Koncern działa w sposób rynkowy, co oznacza, że jego polityka cenowa jest kształtowana z uwzględnieniem sytuacji makroekonomicznej. Spółka na bieżąco monitoruje czynniki mające wpływ na ceny paliw i dostosowuje do nich poziom swoich cen hurtowych, zapewnia jednocześnie, że będzie kontynuowała politykę stabilizacji, starając się ograniczać wahania cen paliw – napisało Biuro Prasowe Orlenu w przesłanym w piątek PAP oświadczeniu. Niski poziom cen na krajowym rynku detalicznym jest w dużym stopniu efektem prowadzonej przez Orlen polityki stabilizacji cen, stabilizacja cen paliw jest zjawiskiem korzystnym z punktu widzenia całej gospodarki, jak i indywidualnych klientów – uważa spółka.
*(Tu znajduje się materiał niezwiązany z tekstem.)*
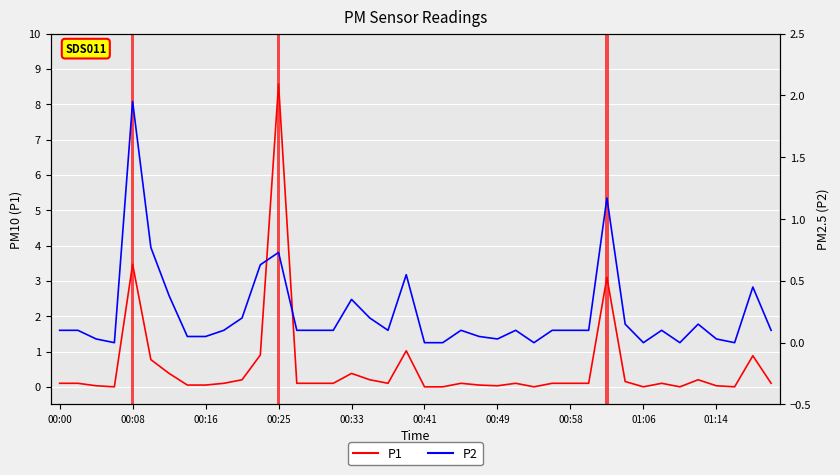

Rank the series by their average value, from lowest to highest.

P2, P1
We wrześniu i na początku października sytuacja na rynku globalnym wskazywała na spadek cen paliw gotowych, spowodowany między innymi stagnacją gospodarczą w krajach konsumujących najwięcej paliw, dodatkową podażą paliw i ropy naftowej oraz wysokim poziomem zapasów – informuje Orlen. Według spółki, w pierwszym tygodniu października ceny ropy naftowej spadły o ok. 10 dol. za baryłkę, spadały również notowania paliw gotowych – oleju napędowego o prawie 11 proc. a benzyny o ponad 16 proc., co potwierdzało to słuszność założeń przyjętych przez koncern.
Orlen zauważa jednak, że tendencja spadkowa została jednak przerwana wskutek eskalacji sytuacji na Bliskim Wschodzie – przekazał koncern. Według spółki, wojna palestyńsko-izraelska wywołała obawy o możliwość rozszerzenia się konfliktu na inne kraje regionu, czego efektem może być znaczące ograniczenie podaży ropy i paliw gotowych na rynek. Od tego czasu notowania ropy naftowej i paliw gotowych znalazły się w tendencji wzrostowej i już teraz powróciły do poprzednich poziomów – ocenia koncern.
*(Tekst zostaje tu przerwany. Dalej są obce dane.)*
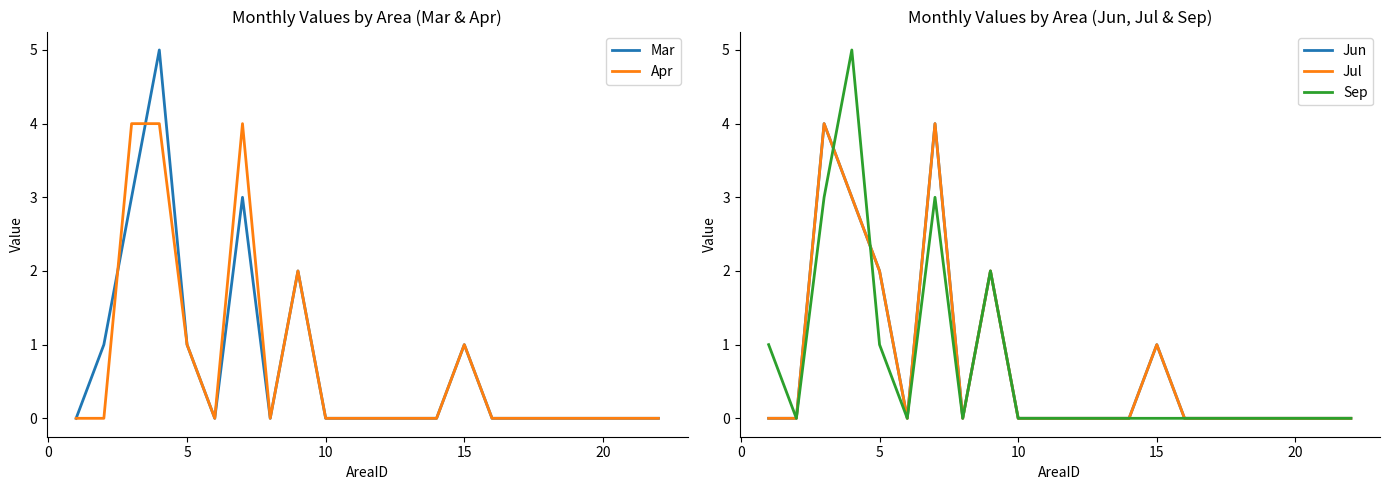

Which series has the largest total across all categories?

Mar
Jak podkreśla, zaostrzenie się konfliktu palestyńsko-izraelskiego nie była zdarzeniem, które można było przewidzieć. Natomiast będzie w kolejnych miesiącach wpływać na notowania ropy naftowej i paliw, w znaczący sposób ograniczając możliwość ich spadku a w niekorzystnym scenariuszu – powodując ich gwałtowny wzrost. Jest to istotny czynnik, które koncern bierze pod uwagę i odpowiednio do tego dostosowuje ceny oferowanego paliwa – zaznaczył koncern.
Orlen przekazał też, że będzie kontynuował politykę stabilizacji, starając się ograniczać wahania cen paliw spowodowane niestabilnością sytuacji geopolitycznej i gospodarczej na świecie. Z punktu widzenia konsumentów zasadnicze znaczenie ma to, że koncern nadal będzie zabiegał, aby ceny detaliczne w Polsce pozostały jednymi z najniższych w Europie – zaznaczyła spółka.